**What to do:**
Please copy the lines between the line holding "- [x] customer.user_name新增一列：余额savings" and the line holding "- [x] 顾客钱包页面：查看余额并充值", inclusive, without any changes.

**Source records:**

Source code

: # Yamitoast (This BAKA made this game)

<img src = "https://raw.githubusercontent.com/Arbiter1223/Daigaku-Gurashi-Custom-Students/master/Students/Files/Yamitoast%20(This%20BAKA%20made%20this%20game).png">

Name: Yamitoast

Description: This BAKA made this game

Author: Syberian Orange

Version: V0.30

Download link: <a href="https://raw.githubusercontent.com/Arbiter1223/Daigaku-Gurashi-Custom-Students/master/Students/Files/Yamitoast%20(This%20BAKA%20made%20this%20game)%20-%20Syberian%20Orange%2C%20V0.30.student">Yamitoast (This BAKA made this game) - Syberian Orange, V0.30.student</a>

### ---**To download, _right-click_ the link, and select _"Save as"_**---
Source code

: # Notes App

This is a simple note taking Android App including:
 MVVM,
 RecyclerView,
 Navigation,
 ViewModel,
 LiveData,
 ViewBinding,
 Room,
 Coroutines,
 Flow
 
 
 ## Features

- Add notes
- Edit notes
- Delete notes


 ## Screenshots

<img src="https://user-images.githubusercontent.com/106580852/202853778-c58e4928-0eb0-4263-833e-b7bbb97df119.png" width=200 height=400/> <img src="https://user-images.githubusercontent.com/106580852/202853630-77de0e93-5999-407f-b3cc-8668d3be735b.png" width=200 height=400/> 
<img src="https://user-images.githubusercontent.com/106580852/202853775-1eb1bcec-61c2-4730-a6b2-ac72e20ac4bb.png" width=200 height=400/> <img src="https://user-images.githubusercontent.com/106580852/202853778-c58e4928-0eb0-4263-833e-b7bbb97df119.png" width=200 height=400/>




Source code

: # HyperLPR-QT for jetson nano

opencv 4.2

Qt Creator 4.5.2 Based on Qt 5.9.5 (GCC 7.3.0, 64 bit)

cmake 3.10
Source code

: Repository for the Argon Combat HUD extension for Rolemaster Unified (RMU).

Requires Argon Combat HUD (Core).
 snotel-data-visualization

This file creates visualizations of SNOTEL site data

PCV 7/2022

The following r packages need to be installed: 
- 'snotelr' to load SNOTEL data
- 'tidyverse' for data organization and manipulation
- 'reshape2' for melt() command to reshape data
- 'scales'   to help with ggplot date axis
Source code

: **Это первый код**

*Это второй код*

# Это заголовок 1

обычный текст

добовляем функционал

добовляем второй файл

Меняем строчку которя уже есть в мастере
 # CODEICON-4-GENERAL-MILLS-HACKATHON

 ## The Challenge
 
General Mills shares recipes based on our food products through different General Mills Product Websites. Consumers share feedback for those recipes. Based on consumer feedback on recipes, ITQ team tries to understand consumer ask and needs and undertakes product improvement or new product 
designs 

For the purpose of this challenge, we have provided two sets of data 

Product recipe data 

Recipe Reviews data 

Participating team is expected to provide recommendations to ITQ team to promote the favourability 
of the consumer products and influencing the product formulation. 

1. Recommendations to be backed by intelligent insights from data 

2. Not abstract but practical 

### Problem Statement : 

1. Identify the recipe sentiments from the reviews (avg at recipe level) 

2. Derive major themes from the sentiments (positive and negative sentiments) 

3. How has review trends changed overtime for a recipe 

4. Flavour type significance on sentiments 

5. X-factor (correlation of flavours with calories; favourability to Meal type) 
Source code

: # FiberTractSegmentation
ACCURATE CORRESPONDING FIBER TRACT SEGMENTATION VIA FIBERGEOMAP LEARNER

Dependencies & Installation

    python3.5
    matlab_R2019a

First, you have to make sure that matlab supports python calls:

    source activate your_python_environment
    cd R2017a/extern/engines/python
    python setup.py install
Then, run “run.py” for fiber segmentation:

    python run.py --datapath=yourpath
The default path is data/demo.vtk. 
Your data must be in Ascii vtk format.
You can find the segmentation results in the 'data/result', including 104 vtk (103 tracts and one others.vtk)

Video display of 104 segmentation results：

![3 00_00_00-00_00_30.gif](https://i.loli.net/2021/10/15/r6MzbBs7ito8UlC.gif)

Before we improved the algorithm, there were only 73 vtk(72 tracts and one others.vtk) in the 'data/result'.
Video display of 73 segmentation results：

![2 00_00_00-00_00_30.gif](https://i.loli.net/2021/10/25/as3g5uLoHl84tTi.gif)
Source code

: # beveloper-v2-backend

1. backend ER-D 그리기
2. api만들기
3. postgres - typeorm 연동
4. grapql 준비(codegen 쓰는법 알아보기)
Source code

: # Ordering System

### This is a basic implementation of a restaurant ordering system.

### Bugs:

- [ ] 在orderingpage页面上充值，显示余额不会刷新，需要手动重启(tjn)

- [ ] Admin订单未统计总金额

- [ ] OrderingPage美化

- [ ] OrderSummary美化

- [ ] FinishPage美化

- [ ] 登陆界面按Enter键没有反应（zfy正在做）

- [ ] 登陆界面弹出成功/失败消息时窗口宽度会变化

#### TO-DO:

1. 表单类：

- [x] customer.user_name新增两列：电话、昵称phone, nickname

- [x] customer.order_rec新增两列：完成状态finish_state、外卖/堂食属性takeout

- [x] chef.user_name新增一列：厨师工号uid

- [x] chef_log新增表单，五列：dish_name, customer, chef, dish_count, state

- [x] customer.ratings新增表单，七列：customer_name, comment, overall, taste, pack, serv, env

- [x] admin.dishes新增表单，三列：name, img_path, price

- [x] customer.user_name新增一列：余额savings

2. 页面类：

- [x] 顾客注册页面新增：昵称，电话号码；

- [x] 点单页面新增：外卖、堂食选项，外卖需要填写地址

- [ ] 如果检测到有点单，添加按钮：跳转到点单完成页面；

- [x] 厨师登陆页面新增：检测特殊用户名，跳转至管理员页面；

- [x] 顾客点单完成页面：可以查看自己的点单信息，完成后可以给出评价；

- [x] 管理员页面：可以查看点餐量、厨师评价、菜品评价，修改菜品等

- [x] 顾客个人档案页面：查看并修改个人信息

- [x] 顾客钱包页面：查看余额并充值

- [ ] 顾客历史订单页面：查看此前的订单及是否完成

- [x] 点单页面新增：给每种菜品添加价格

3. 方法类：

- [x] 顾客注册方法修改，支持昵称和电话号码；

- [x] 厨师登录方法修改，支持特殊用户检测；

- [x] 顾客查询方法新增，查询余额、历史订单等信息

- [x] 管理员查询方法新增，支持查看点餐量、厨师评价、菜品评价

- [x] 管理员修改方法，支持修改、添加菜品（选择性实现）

**Your solution:**
- [x] customer.user_name新增一列：余额savings

2. 页面类：

- [x] 顾客注册页面新增：昵称，电话号码；

- [x] 点单页面新增：外卖、堂食选项，外卖需要填写地址

- [ ] 如果检测到有点单，添加按钮：跳转到点单完成页面；

- [x] 厨师登陆页面新增：检测特殊用户名，跳转至管理员页面；

- [x] 顾客点单完成页面：可以查看自己的点单信息，完成后可以给出评价；

- [x] 管理员页面：可以查看点餐量、厨师评价、菜品评价，修改菜品等

- [x] 顾客个人档案页面：查看并修改个人信息

- [x] 顾客钱包页面：查看余额并充值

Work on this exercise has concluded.